- **Задания**
[1] Чье учение, согласно тексту о стихах Тютчева, предваряет поэт?
[2] Как можно в двух предложениях изложить суть текста о стихах Тютчева?

=== Текст для чтения ===

Сочетание «древний хаос» говорит о докосмическом начале мира, рождает ассоциации с древними мифами и Библией. Но сочетание «родимый хаос» снова ставит в тупик. Если «родимый» – прилагательное, обозначающее «родной», то кому он родной? Видимо, человеку. Но прилагательное образовано от страдательного причастия, означающее «порождаемый», и тогда уместнее спросить – кем? Кто творец хаоса? О чьей «ночной» душе говорит Тютчев? Идет ли речь о ночной стороне человеческой души или о ночной душе мира? Все смешивается, в том числе и на уровне жанров («страшные песни», «повесть любимая»). Можно сказать, что в пределах одной строфы эмоция становится историей, повествованием.
Нетрудно определить, к чему относится местоимение «он» («Из смертной рвется он груди»). Речь может идти только о «мире ночной души». «Мир» означает все-таки некий лад, гармонию, устройство, порядок. И это «мир» рвется навстречу хаосу, беспредельному, они родственны. Единение мира и хаоса, человека и природы возможно, потому что их связывает происхождение мира из хаоса и общая иррациональная основа. Во многом отталкиваясь от идей своего старшего друга и учителя Ф. Шеллинга, Тютчев предваряет учение З. Фрейда об иррациональной природе подсознания. Последние строки стихотворения свидетельствуют о том, что два хаоса – внутри человека и вне его – готовы соединиться.
3
День и ночь
На мир таинственный духов,
Над этой бездной безымянной,
Покров наброшен златотканый
Высокой волею богов.
День – сей блистательный покров –
День, земнородных оживленье,
Души болящей исцеленье,
Друг человеков и богов!
Но меркнет день – настала ночь;
Пришла – и, с мира рокового
Ткань благодатную покрова
Сорвав, отбрасывает прочь…
И бездна нам обнажена
С своими страхами и мглами,
И нет преград меж ей и нами –
Вот отчего нам ночь страшна!
Это стихотворение выстроено автором значительно более очевидно, рационально, поэтому его разбор сравнительно нетруден. После того как определены характеристики дня («покров златотканый», «блистательный покров», «земнородных оживленье», «души болящей исцеленье», «друг человеков и богов», «ткань благодатная покрова») и ночи («мир таинственный духов», «бездна безымянная», «мир роковой», «бездна с страхами и мглами»), проясняется дуалистическая картина мира в исполнении Тютчева: с одной стороны – люди и светлые боги, с другой – таинственные безымянные духи, противопоставленные человеческому миру. Впрочем, ночь дважды названа «миром» и дважды – «бездной», что несколько усложняет картину противопоставления космоса и хаоса. В ночи есть свой порядок, лад, мир, только он чужд и непонятен человеку и враждебен богам. К тому же день занимает гораздо меньшее место во вселенной Тютчева, чем ночь. Он оказывается только фасадом, иллюзией, призраком гармонии. Удобный, понятный, рациональный порядок богов и людей – только кусок ткани над бездной, где заправляют непостижимые духи.

=== Учебный материал ===

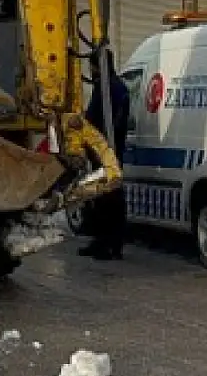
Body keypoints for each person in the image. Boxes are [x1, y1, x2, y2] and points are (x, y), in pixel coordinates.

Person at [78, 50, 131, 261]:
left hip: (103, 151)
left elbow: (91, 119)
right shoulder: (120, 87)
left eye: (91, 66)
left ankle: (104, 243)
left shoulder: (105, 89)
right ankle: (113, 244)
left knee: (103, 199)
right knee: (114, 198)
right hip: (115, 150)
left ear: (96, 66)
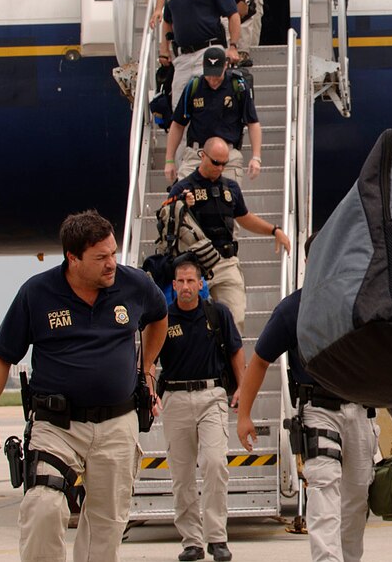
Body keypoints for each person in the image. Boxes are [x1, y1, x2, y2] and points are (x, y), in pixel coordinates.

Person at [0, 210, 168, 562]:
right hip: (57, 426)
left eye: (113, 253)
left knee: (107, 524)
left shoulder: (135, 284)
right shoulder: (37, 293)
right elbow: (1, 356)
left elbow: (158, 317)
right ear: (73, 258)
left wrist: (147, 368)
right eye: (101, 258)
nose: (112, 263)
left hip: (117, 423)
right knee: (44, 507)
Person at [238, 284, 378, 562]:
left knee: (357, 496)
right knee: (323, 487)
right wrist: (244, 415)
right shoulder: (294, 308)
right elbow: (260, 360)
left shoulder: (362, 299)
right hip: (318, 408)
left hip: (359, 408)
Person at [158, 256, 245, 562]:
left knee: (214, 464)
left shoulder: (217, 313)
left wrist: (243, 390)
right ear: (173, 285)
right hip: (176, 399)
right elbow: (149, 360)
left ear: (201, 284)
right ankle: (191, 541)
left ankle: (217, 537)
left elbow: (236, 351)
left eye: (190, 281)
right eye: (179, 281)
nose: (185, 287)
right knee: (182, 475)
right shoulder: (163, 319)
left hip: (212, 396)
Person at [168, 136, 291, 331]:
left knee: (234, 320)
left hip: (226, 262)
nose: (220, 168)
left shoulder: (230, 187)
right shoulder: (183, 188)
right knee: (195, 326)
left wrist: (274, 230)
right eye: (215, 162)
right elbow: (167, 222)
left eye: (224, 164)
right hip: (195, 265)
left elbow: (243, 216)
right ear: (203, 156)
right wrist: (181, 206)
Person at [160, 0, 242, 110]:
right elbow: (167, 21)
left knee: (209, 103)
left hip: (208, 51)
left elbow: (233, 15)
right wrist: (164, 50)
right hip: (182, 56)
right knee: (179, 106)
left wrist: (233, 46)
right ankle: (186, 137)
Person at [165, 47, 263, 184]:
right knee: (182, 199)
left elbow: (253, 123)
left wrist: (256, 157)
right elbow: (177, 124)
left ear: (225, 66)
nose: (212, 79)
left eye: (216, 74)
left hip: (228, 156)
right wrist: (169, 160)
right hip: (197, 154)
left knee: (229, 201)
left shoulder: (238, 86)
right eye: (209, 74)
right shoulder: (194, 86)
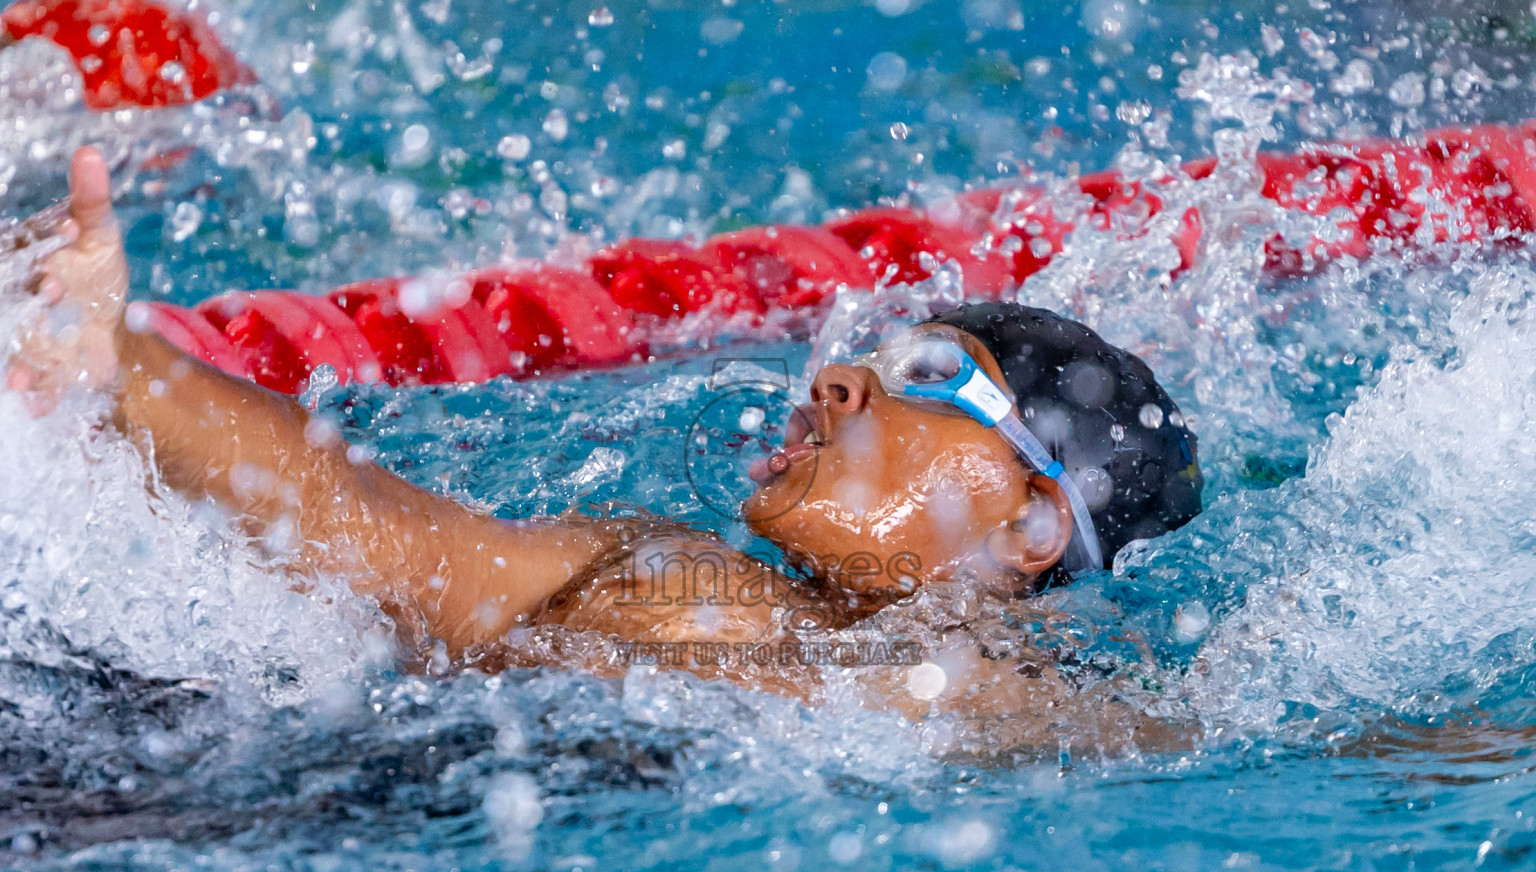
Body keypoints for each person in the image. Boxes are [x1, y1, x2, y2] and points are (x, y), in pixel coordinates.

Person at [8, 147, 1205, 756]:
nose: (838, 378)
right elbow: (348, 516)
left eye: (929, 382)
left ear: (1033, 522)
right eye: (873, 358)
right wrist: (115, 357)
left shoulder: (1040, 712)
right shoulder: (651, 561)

===

- **Ответы**
[1] Учение З. Фрейда об иррациональной природе подсознания.

[2] Разбирая образ хаоса у Тютчева, автор показывает, что мир ночной души родствен хаосу, а два хаоса (внутри человека и вне его) готовы соединиться. В стихотворении «День и ночь» день предстает златотканым покровом над бездной, который ночь срывает, поэтому день оказывается лишь фасадом, иллюзией и призраком гармонии.